Loschmidt "cooling"

One thing that has always confused people is the flow of time: almost every natural (microscopic) law is time-reversible. The only exception so far is a weak effect in beta-decay. On the other hand, it is obvious that the macroscopic world is not time reversable. Again, how do we build an everyday, irreversible world from reversible laws?

Chaos is the phenomenon that the outcome of events can depend very sensitively on the initial conditions of these events. One example is the weather, where the proverbial butterfly beats its wings in Beijing to cause a thunderstorm in New York. Now chaos is limited to the classical world: in quantum mechanics chaos cannot exist. But the world is made out of atoms, which are ruled by quantum mechanics. So where does this go wrong?

Our BEC forms a system where quantum effects are hugely magnified, so that it becomes easy to do experiments where quantum effects show up. We are studying a quantum system that is classically chaotic.

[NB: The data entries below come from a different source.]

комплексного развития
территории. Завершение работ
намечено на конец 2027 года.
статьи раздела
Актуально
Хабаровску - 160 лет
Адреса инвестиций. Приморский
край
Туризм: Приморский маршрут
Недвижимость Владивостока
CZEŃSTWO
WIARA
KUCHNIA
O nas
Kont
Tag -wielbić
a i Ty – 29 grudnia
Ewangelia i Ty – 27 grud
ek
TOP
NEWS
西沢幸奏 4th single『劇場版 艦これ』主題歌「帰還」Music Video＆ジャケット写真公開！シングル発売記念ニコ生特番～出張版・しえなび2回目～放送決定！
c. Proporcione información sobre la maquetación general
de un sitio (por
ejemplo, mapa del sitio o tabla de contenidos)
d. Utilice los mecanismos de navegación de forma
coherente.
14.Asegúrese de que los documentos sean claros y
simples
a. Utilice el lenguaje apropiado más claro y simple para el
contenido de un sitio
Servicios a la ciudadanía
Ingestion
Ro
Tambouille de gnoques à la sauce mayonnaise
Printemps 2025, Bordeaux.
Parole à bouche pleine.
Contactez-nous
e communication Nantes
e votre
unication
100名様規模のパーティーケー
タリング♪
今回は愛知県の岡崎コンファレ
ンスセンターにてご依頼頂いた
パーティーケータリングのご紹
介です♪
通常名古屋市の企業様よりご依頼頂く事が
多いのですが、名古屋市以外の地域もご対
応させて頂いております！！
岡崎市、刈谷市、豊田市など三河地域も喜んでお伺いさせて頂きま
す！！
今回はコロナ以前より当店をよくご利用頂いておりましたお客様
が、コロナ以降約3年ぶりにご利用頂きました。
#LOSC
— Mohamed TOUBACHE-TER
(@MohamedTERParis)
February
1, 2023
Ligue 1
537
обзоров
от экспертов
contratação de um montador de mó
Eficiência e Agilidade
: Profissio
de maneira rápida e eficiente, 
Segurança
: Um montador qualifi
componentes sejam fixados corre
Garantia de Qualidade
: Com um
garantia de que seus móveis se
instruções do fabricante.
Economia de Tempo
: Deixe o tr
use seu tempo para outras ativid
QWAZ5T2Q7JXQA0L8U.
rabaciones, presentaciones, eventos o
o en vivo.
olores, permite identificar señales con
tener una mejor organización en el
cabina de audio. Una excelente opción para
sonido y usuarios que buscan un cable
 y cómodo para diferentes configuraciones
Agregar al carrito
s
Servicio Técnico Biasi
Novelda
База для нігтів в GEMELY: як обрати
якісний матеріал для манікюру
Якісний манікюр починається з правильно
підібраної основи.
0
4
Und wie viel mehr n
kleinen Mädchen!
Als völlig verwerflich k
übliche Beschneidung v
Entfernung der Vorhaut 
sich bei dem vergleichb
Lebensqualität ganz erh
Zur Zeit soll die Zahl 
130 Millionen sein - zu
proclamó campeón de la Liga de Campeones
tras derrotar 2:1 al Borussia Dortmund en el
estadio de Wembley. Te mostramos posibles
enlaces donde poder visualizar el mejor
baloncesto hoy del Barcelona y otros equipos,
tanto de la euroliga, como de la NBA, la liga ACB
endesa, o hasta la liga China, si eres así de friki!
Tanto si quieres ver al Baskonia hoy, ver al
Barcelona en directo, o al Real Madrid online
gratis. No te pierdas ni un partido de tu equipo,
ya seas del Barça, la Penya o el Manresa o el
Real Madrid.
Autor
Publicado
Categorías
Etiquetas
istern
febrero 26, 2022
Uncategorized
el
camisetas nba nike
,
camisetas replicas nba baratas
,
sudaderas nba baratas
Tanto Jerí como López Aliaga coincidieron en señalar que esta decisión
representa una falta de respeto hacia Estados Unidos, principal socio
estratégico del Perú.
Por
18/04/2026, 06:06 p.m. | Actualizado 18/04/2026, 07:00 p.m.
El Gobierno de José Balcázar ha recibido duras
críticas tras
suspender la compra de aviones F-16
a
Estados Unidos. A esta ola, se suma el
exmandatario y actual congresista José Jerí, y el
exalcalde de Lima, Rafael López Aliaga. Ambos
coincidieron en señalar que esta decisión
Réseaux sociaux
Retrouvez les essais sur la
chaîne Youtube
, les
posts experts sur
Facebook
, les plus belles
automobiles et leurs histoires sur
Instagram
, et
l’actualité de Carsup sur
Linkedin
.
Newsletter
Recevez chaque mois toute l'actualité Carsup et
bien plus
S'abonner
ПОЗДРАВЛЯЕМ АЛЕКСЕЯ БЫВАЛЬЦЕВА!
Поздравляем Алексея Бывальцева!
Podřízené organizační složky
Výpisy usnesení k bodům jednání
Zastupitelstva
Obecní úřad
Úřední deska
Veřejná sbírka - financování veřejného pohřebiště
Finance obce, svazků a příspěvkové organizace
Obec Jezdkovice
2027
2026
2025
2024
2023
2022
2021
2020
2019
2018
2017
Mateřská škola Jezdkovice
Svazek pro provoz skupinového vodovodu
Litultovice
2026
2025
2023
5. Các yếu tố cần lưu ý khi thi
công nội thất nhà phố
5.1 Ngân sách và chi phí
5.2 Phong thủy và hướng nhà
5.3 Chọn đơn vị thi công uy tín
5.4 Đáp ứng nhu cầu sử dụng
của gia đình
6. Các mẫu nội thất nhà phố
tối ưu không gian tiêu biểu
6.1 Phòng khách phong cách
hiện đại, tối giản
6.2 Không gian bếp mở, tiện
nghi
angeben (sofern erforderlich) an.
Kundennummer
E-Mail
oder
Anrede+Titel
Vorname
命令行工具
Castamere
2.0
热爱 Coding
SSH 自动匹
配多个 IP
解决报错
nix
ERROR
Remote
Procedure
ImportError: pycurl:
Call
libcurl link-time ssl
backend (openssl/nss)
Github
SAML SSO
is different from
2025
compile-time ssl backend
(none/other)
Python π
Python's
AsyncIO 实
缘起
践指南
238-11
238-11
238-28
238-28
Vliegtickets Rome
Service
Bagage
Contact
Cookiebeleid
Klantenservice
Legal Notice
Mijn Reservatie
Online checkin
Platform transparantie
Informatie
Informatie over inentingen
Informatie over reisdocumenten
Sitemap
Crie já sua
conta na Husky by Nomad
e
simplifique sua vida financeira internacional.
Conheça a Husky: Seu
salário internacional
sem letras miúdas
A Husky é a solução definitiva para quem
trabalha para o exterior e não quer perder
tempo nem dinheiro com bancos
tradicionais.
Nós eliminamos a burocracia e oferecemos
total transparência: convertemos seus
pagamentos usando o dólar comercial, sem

What we are working on currently is to first establish a bit of chaos, and then to carefully undo that chaos. Classically, this is impossible, as the outcome is extremely sensitive to the initial conditions and the experiment. But according to quantum mechanics, this is possible. Over the past few weeks we have found good evidence that quantum mechanics is right (again) and that we can undo the chaos.

This results are accepted for publication in Physical Review E, a preprint can be found at the preprint archive.